Lavizzo-Mourey joined the faculty of the University of Pennsylvania as an assistant professor. During her tenure, she served as the director of the Institute on Aging from 1984 to 1992. She took a leave of absence from the university to work as deputy administrator for the Agency for Health Care Policy and Research under President George H.W. Bush’s administration. Lavizzo-Mourey then served as quality of care chair for President Bill Clinton’s panels on health care until 1994, when she returned to the University of Pennsylvania as a professor. Lavizzo-Mourey served as the associate executive vice president for health policy for the health system from 1994 to 2001, and the Sylvan Eisman professor of medicine and health care systems at the university from 1997 to 2002. In 2001, Lavizzo-Mourey was hired as a senior vice president of the Robert Wood Johnson Foundation, and was appointed to serve as the president and CEO of the foundation in 2003. While at the Robert Wood Johnson Foundation, Lavizzo-Mourey continued to see patients at a clinic in New Jersey, and launched an influential campaign against childhood obesity in 2007. The initiative decreased the obesity rate among children aged two to five years and halted its rise among those aged two to nineteen years.

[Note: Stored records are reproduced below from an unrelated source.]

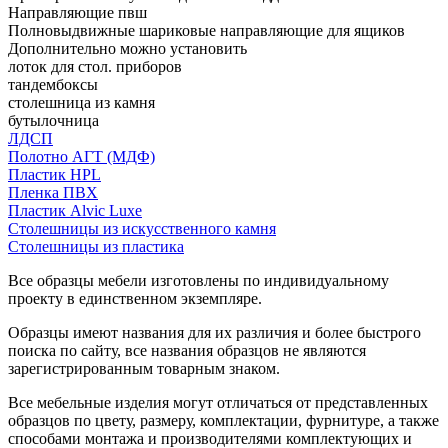
Направляющие пвш
Полновыдвижные шариковые направляющие для ящиков
Дополнительно можно установить
лоток для стол. приборов
тандембоксы
столешница из камня
бутылочница
ЛДСП
Полотно АГТ (МДФ)
Пластик HPL
Пленка ПВХ
Пластик Alvic Luxe
Столешницы из искусственного камня
Столешницы из пластика
Все образцы мебели изготовлены по индивидуальному
проекту в единственном экземпляре.
Образцы имеют названия для их различия и более быстрого
поиска по сайту, все названия образцов не являются
зарегистрированным товарным знаком.
Все мебельные изделия могут отличаться от представленных
образцов по цвету, размеру, комплектации, фурнитуре, а также
способами монтажа и производителями комплектующих и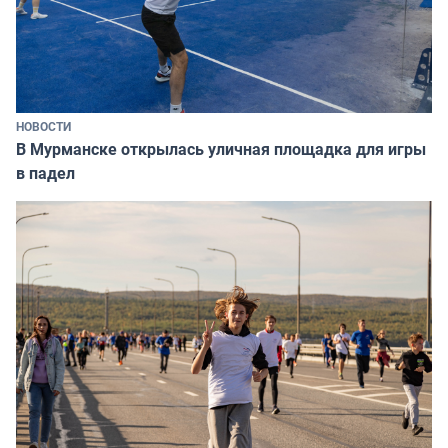
НОВОСТИ
В Мурманске открылась уличная площадка для игры
в падел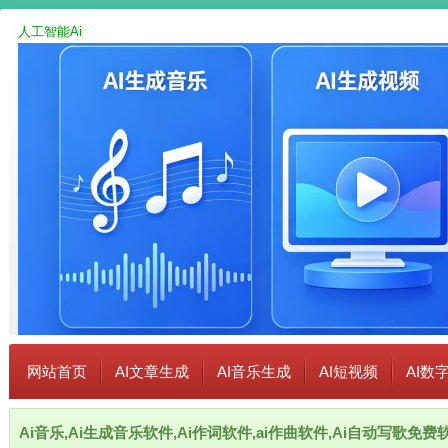
人工智能Ai
网站首页
AI文章生成
AI音乐生成
AI短视频
AI数
Ai音乐,Ai生成音乐软件,Ai作词软件,ai作曲软件,Ai自动写歌免费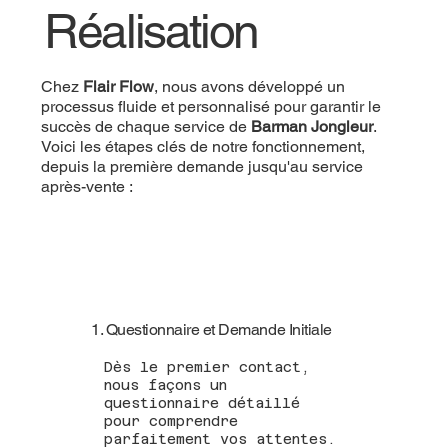
Réalisation
Chez
Flair Flow
, nous avons développé un
processus fluide et personnalisé pour garantir le
succès de chaque service de
Barman Jongleur
.
Voici les étapes clés de notre fonctionnement,
depuis la première demande jusqu'au service
après-vente :
1. Questionnaire et Demande Initiale
Dès le premier contact,
nous façons un
questionnaire détaillé
pour comprendre
parfaitement vos attentes.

Lavizzo-Mourey was the recipient of numerous awards, including twenty honorary doctorates from institutions like Brown University, the University of Pennsylvania, Tufts University, Morehouse School of Medicine, Meharry Medical College and Charles R. Drew University of Medicine and Science. She appeared on Forbes’ list of the most important women in the world eight times, and as one of Modern Healthcare’s one hundred most influential people in health care eleven times.

Lavizzo-Mourey and her husband, Robert Lavizzo-Mourey, have two adult children.

Dr. Risa Lavizzo-Mourey was interviewed by The HistoryMakers on December 14, 2016.